──────── Available records ────────

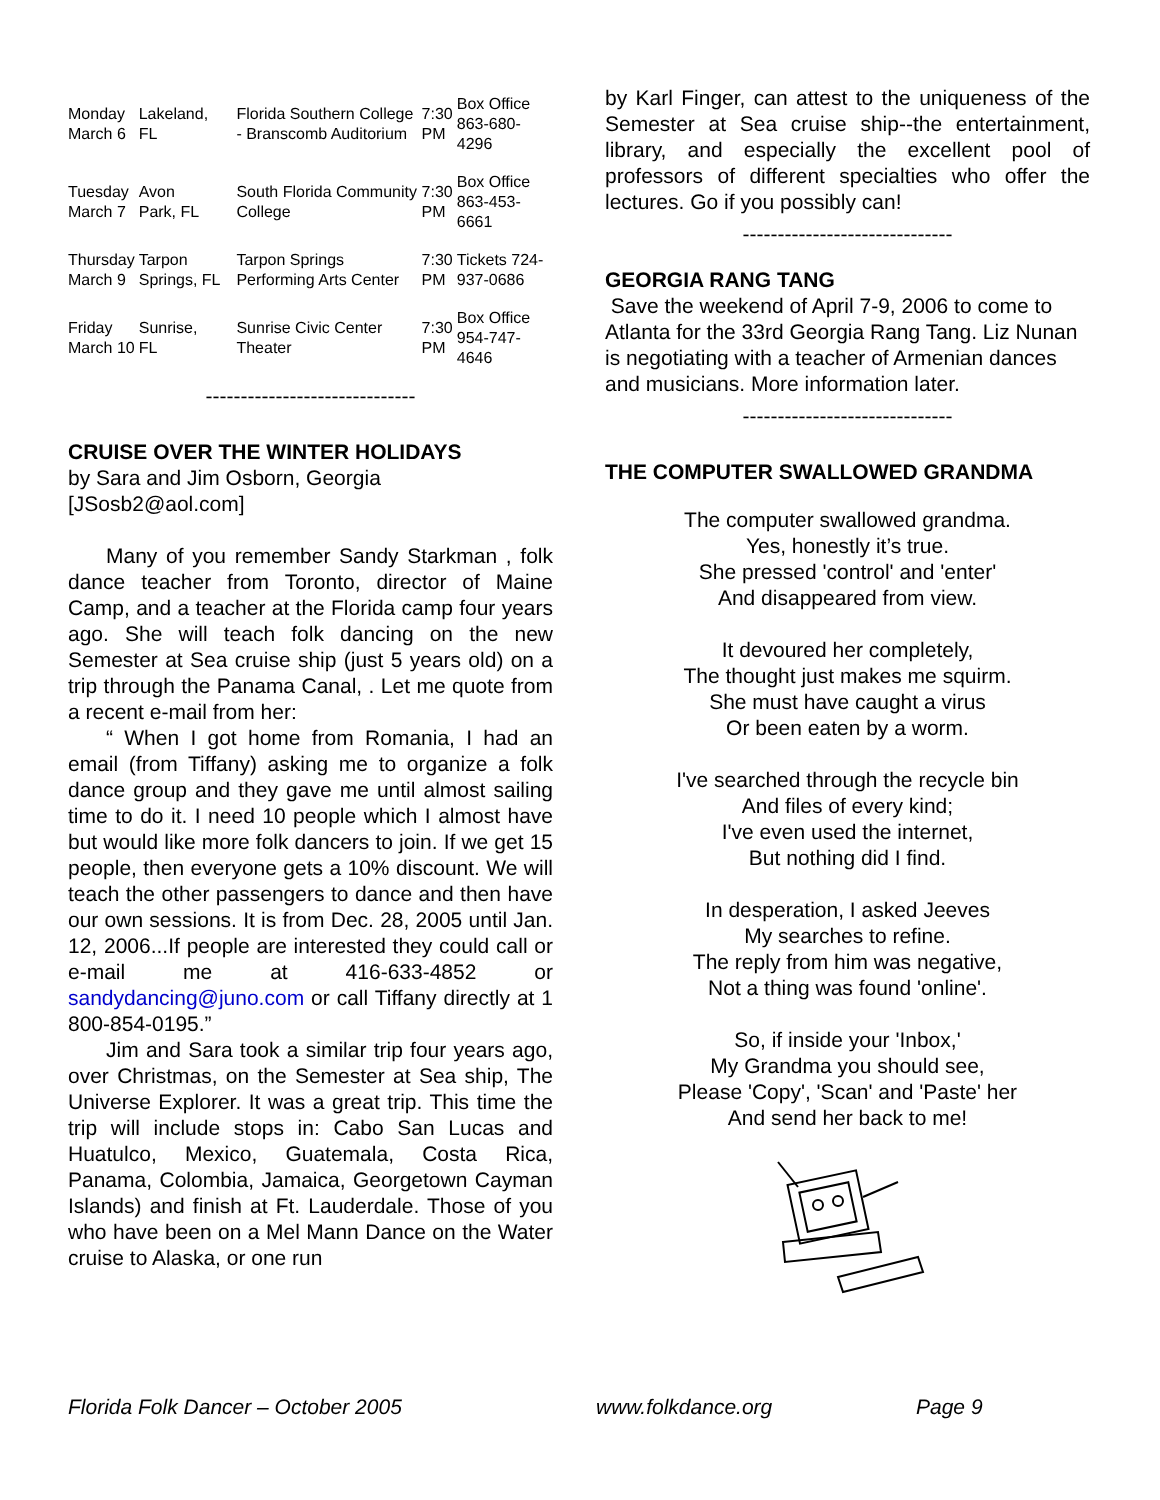| Monday March 6 | Lakeland, FL | Florida Southern College - Branscomb Auditorium | 7:30 PM | Box Office 863-680-4296 |
| Tuesday March 7 | Avon Park, FL | South Florida Community College | 7:30 PM | Box Office 863-453-6661 |
| Thursday March 9 | Tarpon Springs, FL | Tarpon Springs Performing Arts Center | 7:30 PM | Tickets 724-937-0686 |
| Friday March 10 | Sunrise, FL | Sunrise Civic Center Theater | 7:30 PM | Box Office 954-747-4646 |
------------------------------
CRUISE OVER THE WINTER HOLIDAYS
by Sara and Jim Osborn, Georgia
[JSosb2@aol.com]
Many of you remember Sandy Starkman , folk dance teacher from Toronto, director of Maine Camp, and a teacher at the Florida camp four years ago. She will teach folk dancing on the new Semester at Sea cruise ship (just 5 years old) on a trip through the Panama Canal, . Let me quote from a recent e-mail from her:
“ When I got home from Romania, I had an email (from Tiffany) asking me to organize a folk dance group and they gave me until almost sailing time to do it. I need 10 people which I almost have but would like more folk dancers to join. If we get 15 people, then everyone gets a 10% discount. We will teach the other passengers to dance and then have our own sessions. It is from Dec. 28, 2005 until Jan. 12, 2006...If people are interested they could call or e-mail me at 416-633-4852 or sandydancing@juno.com or call Tiffany directly at 1 800-854-0195.”
Jim and Sara took a similar trip four years ago, over Christmas, on the Semester at Sea ship, The Universe Explorer. It was a great trip. This time the trip will include stops in: Cabo San Lucas and Huatulco, Mexico, Guatemala, Costa Rica, Panama, Colombia, Jamaica, Georgetown Cayman Islands) and finish at Ft. Lauderdale. Those of you who have been on a Mel Mann Dance on the Water cruise to Alaska, or one run
by Karl Finger, can attest to the uniqueness of the Semester at Sea cruise ship--the entertainment, library, and especially the excellent pool of professors of different specialties who offer the lectures. Go if you possibly can!
------------------------------
GEORGIA RANG TANG
Save the weekend of April 7-9, 2006 to come to Atlanta for the 33rd Georgia Rang Tang. Liz Nunan is negotiating with a teacher of Armenian dances and musicians. More information later.
------------------------------
THE COMPUTER SWALLOWED GRANDMA
The computer swallowed grandma.
Yes, honestly it’s true.
She pressed 'control' and 'enter'
And disappeared from view.
It devoured her completely,
The thought just makes me squirm.
She must have caught a virus
Or been eaten by a worm.
I've searched through the recycle bin
And files of every kind;
I've even used the internet,
But nothing did I find.
In desperation, I asked Jeeves
My searches to refine.
The reply from him was negative,
Not a thing was found 'online'.
So, if inside your 'Inbox,'
My Grandma you should see,
Please 'Copy', 'Scan' and 'Paste' her
And send her back to me!
Florida Folk Dancer – October 2005 www.folkdance.org Page 9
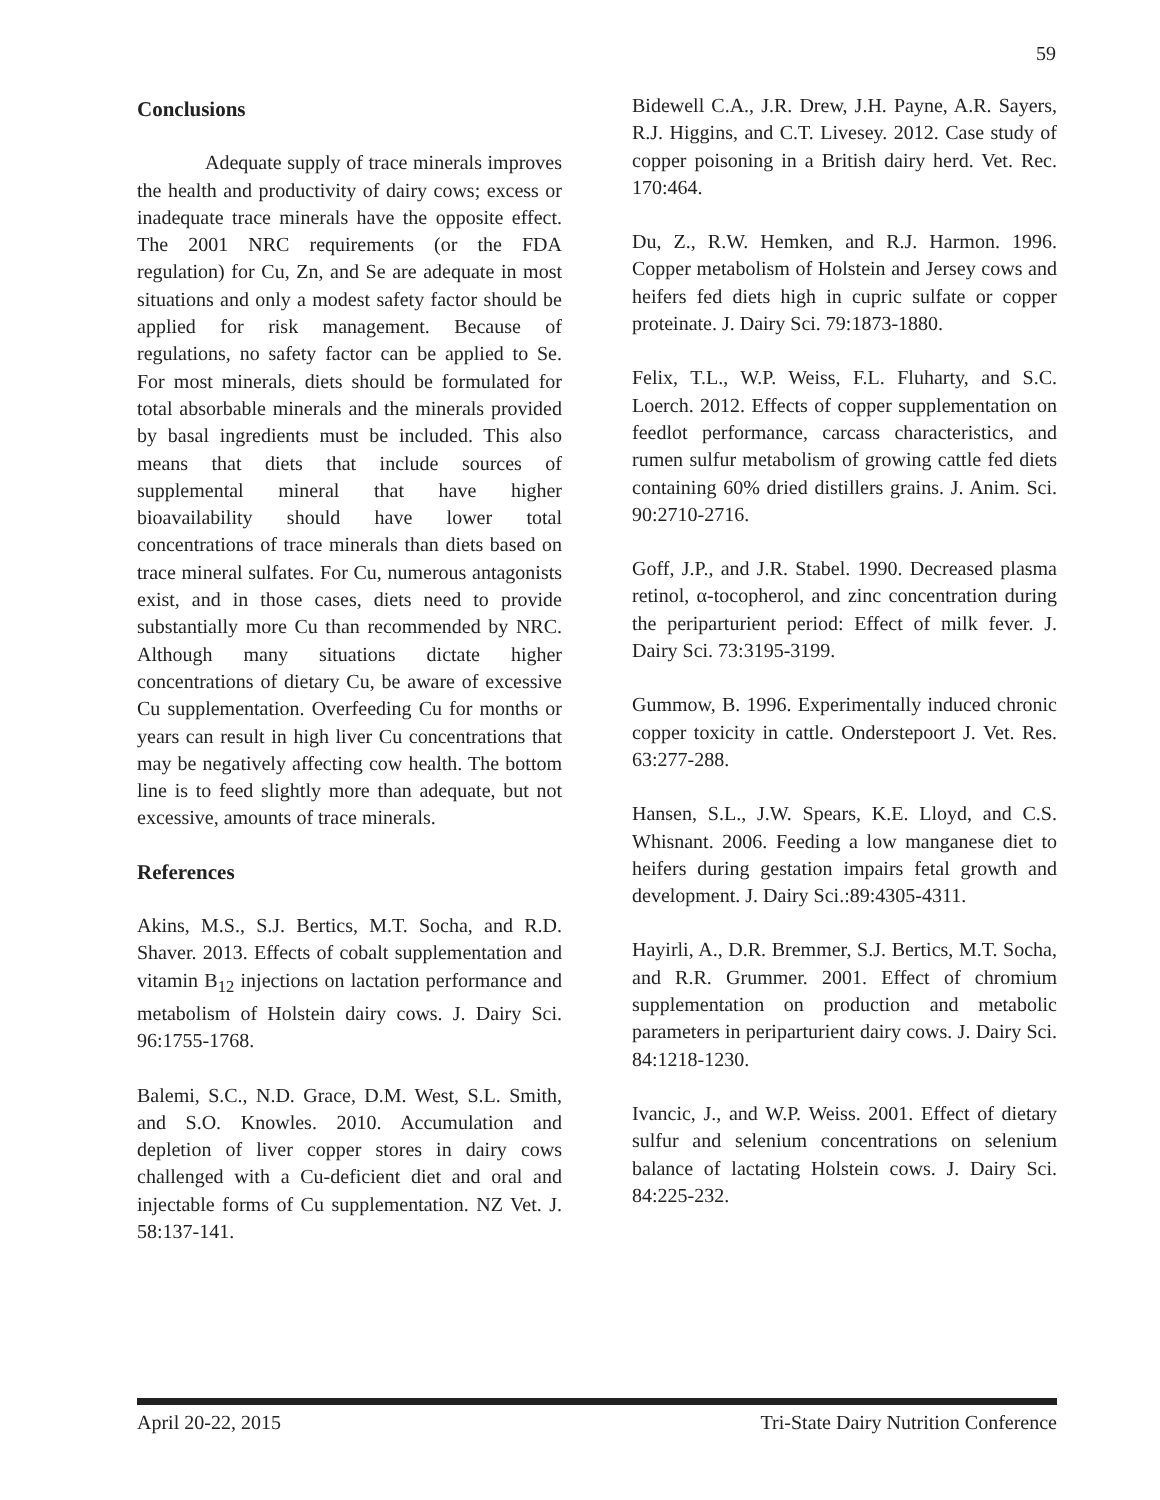59
Conclusions
Adequate supply of trace minerals improves the health and productivity of dairy cows; excess or inadequate trace minerals have the opposite effect. The 2001 NRC requirements (or the FDA regulation) for Cu, Zn, and Se are adequate in most situations and only a modest safety factor should be applied for risk management. Because of regulations, no safety factor can be applied to Se. For most minerals, diets should be formulated for total absorbable minerals and the minerals provided by basal ingredients must be included. This also means that diets that include sources of supplemental mineral that have higher bioavailability should have lower total concentrations of trace minerals than diets based on trace mineral sulfates. For Cu, numerous antagonists exist, and in those cases, diets need to provide substantially more Cu than recommended by NRC. Although many situations dictate higher concentrations of dietary Cu, be aware of excessive Cu supplementation. Overfeeding Cu for months or years can result in high liver Cu concentrations that may be negatively affecting cow health. The bottom line is to feed slightly more than adequate, but not excessive, amounts of trace minerals.
References
Akins, M.S., S.J. Bertics, M.T. Socha, and R.D. Shaver. 2013. Effects of cobalt supplementation and vitamin B<sub>12</sub> injections on lactation performance and metabolism of Holstein dairy cows. J. Dairy Sci. 96:1755-1768.
Balemi, S.C., N.D. Grace, D.M. West, S.L. Smith, and S.O. Knowles. 2010. Accumulation and depletion of liver copper stores in dairy cows challenged with a Cu-deficient diet and oral and injectable forms of Cu supplementation. NZ Vet. J. 58:137-141.
Bidewell C.A., J.R. Drew, J.H. Payne, A.R. Sayers, R.J. Higgins, and C.T. Livesey. 2012. Case study of copper poisoning in a British dairy herd. Vet. Rec. 170:464.
Du, Z., R.W. Hemken, and R.J. Harmon. 1996. Copper metabolism of Holstein and Jersey cows and heifers fed diets high in cupric sulfate or copper proteinate. J. Dairy Sci. 79:1873-1880.
Felix, T.L., W.P. Weiss, F.L. Fluharty, and S.C. Loerch. 2012. Effects of copper supplementation on feedlot performance, carcass characteristics, and rumen sulfur metabolism of growing cattle fed diets containing 60% dried distillers grains. J. Anim. Sci. 90:2710-2716.
Goff, J.P., and J.R. Stabel. 1990. Decreased plasma retinol, α-tocopherol, and zinc concentration during the periparturient period: Effect of milk fever. J. Dairy Sci. 73:3195-3199.
Gummow, B. 1996. Experimentally induced chronic copper toxicity in cattle. Onderstepoort J. Vet. Res. 63:277-288.
Hansen, S.L., J.W. Spears, K.E. Lloyd, and C.S. Whisnant. 2006. Feeding a low manganese diet to heifers during gestation impairs fetal growth and development. J. Dairy Sci.:89:4305-4311.
Hayirli, A., D.R. Bremmer, S.J. Bertics, M.T. Socha, and R.R. Grummer. 2001. Effect of chromium supplementation on production and metabolic parameters in periparturient dairy cows. J. Dairy Sci. 84:1218-1230.
Ivancic, J., and W.P. Weiss. 2001. Effect of dietary sulfur and selenium concentrations on selenium balance of lactating Holstein cows. J. Dairy Sci. 84:225-232.
April 20-22, 2015 Tri-State Dairy Nutrition Conference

────────

Without the pictures, give all the records above again exactly.

Solution for this exercise
| Monday March 6 | Lakeland, FL | Florida Southern College - Branscomb Auditorium | 7:30 PM | Box Office 863-680-4296 |
| Tuesday March 7 | Avon Park, FL | South Florida Community College | 7:30 PM | Box Office 863-453-6661 |
| Thursday March 9 | Tarpon Springs, FL | Tarpon Springs Performing Arts Center | 7:30 PM | Tickets 724-937-0686 |
| Friday March 10 | Sunrise, FL | Sunrise Civic Center Theater | 7:30 PM | Box Office 954-747-4646 |
------------------------------
CRUISE OVER THE WINTER HOLIDAYS
by Sara and Jim Osborn, Georgia
[JSosb2@aol.com]
Many of you remember Sandy Starkman , folk dance teacher from Toronto, director of Maine Camp, and a teacher at the Florida camp four years ago. She will teach folk dancing on the new Semester at Sea cruise ship (just 5 years old) on a trip through the Panama Canal, . Let me quote from a recent e-mail from her:
“ When I got home from Romania, I had an email (from Tiffany) asking me to organize a folk dance group and they gave me until almost sailing time to do it. I need 10 people which I almost have but would like more folk dancers to join. If we get 15 people, then everyone gets a 10% discount. We will teach the other passengers to dance and then have our own sessions. It is from Dec. 28, 2005 until Jan. 12, 2006...If people are interested they could call or e-mail me at 416-633-4852 or sandydancing@juno.com or call Tiffany directly at 1 800-854-0195.”
Jim and Sara took a similar trip four years ago, over Christmas, on the Semester at Sea ship, The Universe Explorer. It was a great trip. This time the trip will include stops in: Cabo San Lucas and Huatulco, Mexico, Guatemala, Costa Rica, Panama, Colombia, Jamaica, Georgetown Cayman Islands) and finish at Ft. Lauderdale. Those of you who have been on a Mel Mann Dance on the Water cruise to Alaska, or one run
by Karl Finger, can attest to the uniqueness of the Semester at Sea cruise ship--the entertainment, library, and especially the excellent pool of professors of different specialties who offer the lectures. Go if you possibly can!
------------------------------
GEORGIA RANG TANG
Save the weekend of April 7-9, 2006 to come to Atlanta for the 33rd Georgia Rang Tang. Liz Nunan is negotiating with a teacher of Armenian dances and musicians. More information later.
------------------------------
THE COMPUTER SWALLOWED GRANDMA
The computer swallowed grandma.
Yes, honestly it’s true.
She pressed 'control' and 'enter'
And disappeared from view.
It devoured her completely,
The thought just makes me squirm.
She must have caught a virus
Or been eaten by a worm.
I've searched through the recycle bin
And files of every kind;
I've even used the internet,
But nothing did I find.
In desperation, I asked Jeeves
My searches to refine.
The reply from him was negative,
Not a thing was found 'online'.
So, if inside your 'Inbox,'
My Grandma you should see,
Please 'Copy', 'Scan' and 'Paste' her
And send her back to me!
Florida Folk Dancer – October 2005 www.folkdance.org Page 9
59
Conclusions
Adequate supply of trace minerals improves the health and productivity of dairy cows; excess or inadequate trace minerals have the opposite effect. The 2001 NRC requirements (or the FDA regulation) for Cu, Zn, and Se are adequate in most situations and only a modest safety factor should be applied for risk management. Because of regulations, no safety factor can be applied to Se. For most minerals, diets should be formulated for total absorbable minerals and the minerals provided by basal ingredients must be included. This also means that diets that include sources of supplemental mineral that have higher bioavailability should have lower total concentrations of trace minerals than diets based on trace mineral sulfates. For Cu, numerous antagonists exist, and in those cases, diets need to provide substantially more Cu than recommended by NRC. Although many situations dictate higher concentrations of dietary Cu, be aware of excessive Cu supplementation. Overfeeding Cu for months or years can result in high liver Cu concentrations that may be negatively affecting cow health. The bottom line is to feed slightly more than adequate, but not excessive, amounts of trace minerals.
References
Akins, M.S., S.J. Bertics, M.T. Socha, and R.D. Shaver. 2013. Effects of cobalt supplementation and vitamin B<sub>12</sub> injections on lactation performance and metabolism of Holstein dairy cows. J. Dairy Sci. 96:1755-1768.
Balemi, S.C., N.D. Grace, D.M. West, S.L. Smith, and S.O. Knowles. 2010. Accumulation and depletion of liver copper stores in dairy cows challenged with a Cu-deficient diet and oral and injectable forms of Cu supplementation. NZ Vet. J. 58:137-141.
Bidewell C.A., J.R. Drew, J.H. Payne, A.R. Sayers, R.J. Higgins, and C.T. Livesey. 2012. Case study of copper poisoning in a British dairy herd. Vet. Rec. 170:464.
Du, Z., R.W. Hemken, and R.J. Harmon. 1996. Copper metabolism of Holstein and Jersey cows and heifers fed diets high in cupric sulfate or copper proteinate. J. Dairy Sci. 79:1873-1880.
Felix, T.L., W.P. Weiss, F.L. Fluharty, and S.C. Loerch. 2012. Effects of copper supplementation on feedlot performance, carcass characteristics, and rumen sulfur metabolism of growing cattle fed diets containing 60% dried distillers grains. J. Anim. Sci. 90:2710-2716.
Goff, J.P., and J.R. Stabel. 1990. Decreased plasma retinol, α-tocopherol, and zinc concentration during the periparturient period: Effect of milk fever. J. Dairy Sci. 73:3195-3199.
Gummow, B. 1996. Experimentally induced chronic copper toxicity in cattle. Onderstepoort J. Vet. Res. 63:277-288.
Hansen, S.L., J.W. Spears, K.E. Lloyd, and C.S. Whisnant. 2006. Feeding a low manganese diet to heifers during gestation impairs fetal growth and development. J. Dairy Sci.:89:4305-4311.
Hayirli, A., D.R. Bremmer, S.J. Bertics, M.T. Socha, and R.R. Grummer. 2001. Effect of chromium supplementation on production and metabolic parameters in periparturient dairy cows. J. Dairy Sci. 84:1218-1230.
Ivancic, J., and W.P. Weiss. 2001. Effect of dietary sulfur and selenium concentrations on selenium balance of lactating Holstein cows. J. Dairy Sci. 84:225-232.
April 20-22, 2015 Tri-State Dairy Nutrition Conference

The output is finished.